The ORCA Centres and Topics

ORCA Centres

The eleven ORCA Centres will cover 22 topics related to organic agriculture.



Forestry can be a stand-alone occupation for timber production or be done in conjunction with other income generating activities (e.g. alongside agriculture). Organic forestry, a system that functions without the inputs of synthetic pesticides and fertilizers, has tremendous potential to redefine best practice in forestry. In the Australian state Tasmania, approximately 1% of the state forest is harvested and regenerated annually without use of chemicals through an organic forestry program. The timber from such programs is often marketed as ‘eco-friendly’ to consumers and sold at a premium (though consumer demand remains limited).Carbon benefits can also be captured, providing additional income and environmental benefits.

It is clear that there is great potential for research on alternatives to chemicals used in traditional silviculture, use of indigenous trees and use of forestry as a tool for climate change mitigation. Non-timber forest products (NTFPs) collected in forests also serve as a major source of nutrition and income in many parts of the world. However, organic forestry is relatively undeveloped and there is no IFOAM Organic Forestry Standard. Only two certifiers have developed their own Organic Forestry Standards: Debio (Norway) and Naturland (Germany). In the absence of an IFOAM standard, sustainable certification schemes are often pursued by environmentally conscious stakeholders, such as the Forest Stewardship Council.

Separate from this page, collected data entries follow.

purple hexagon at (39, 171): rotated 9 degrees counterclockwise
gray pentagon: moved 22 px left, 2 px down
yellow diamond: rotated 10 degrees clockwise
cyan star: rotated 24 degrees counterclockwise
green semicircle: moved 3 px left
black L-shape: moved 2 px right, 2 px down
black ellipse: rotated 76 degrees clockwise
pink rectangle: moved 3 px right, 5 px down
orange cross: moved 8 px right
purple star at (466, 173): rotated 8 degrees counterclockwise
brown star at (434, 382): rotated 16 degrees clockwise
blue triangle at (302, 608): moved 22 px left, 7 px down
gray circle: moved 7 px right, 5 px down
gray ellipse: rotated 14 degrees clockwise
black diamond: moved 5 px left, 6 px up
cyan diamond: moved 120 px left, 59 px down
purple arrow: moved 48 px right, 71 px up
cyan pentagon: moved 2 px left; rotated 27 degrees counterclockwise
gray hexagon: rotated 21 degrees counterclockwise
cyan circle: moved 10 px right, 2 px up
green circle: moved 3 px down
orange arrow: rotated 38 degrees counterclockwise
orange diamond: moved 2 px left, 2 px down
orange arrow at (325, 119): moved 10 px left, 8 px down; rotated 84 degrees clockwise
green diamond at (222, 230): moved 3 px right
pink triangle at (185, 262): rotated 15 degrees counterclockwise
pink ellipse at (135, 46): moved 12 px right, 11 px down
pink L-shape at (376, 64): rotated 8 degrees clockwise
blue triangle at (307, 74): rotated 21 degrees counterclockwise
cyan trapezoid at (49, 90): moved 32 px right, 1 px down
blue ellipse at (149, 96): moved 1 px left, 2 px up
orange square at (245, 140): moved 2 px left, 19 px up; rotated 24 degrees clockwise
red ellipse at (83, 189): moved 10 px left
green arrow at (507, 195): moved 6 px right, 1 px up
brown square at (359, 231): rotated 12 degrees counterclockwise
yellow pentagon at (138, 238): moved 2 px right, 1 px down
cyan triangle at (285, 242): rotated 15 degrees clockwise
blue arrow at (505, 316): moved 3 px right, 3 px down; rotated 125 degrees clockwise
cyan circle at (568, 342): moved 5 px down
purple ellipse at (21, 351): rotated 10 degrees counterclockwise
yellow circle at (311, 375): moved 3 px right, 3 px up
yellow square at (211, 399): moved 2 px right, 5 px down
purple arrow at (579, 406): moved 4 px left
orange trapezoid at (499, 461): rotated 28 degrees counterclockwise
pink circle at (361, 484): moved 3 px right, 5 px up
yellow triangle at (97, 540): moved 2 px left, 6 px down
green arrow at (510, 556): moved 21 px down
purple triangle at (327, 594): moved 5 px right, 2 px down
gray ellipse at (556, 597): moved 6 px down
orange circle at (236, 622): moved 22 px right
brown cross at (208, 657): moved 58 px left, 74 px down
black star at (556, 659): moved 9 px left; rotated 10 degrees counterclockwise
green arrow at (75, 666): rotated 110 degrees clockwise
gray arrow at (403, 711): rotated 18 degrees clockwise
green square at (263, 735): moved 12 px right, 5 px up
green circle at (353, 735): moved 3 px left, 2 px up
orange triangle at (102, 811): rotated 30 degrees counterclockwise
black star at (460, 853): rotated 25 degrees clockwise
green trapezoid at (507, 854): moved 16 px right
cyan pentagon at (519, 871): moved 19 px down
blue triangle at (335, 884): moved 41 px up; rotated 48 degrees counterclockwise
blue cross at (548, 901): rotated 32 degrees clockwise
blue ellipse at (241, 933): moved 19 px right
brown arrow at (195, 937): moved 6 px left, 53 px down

At this time there are no forestry research institutions dedicated in their entirety to this field of organics. This research void has likely persisted due to the absence of an IFOAM Organic Forestry Standard. There are in fact, however, several networks, institutions and organizations that dedicate some portion of their resources to the study of forestry that does not rely on chemical inputs. These relevant non-organic institutions include CIFOR and Forestry Tasmania.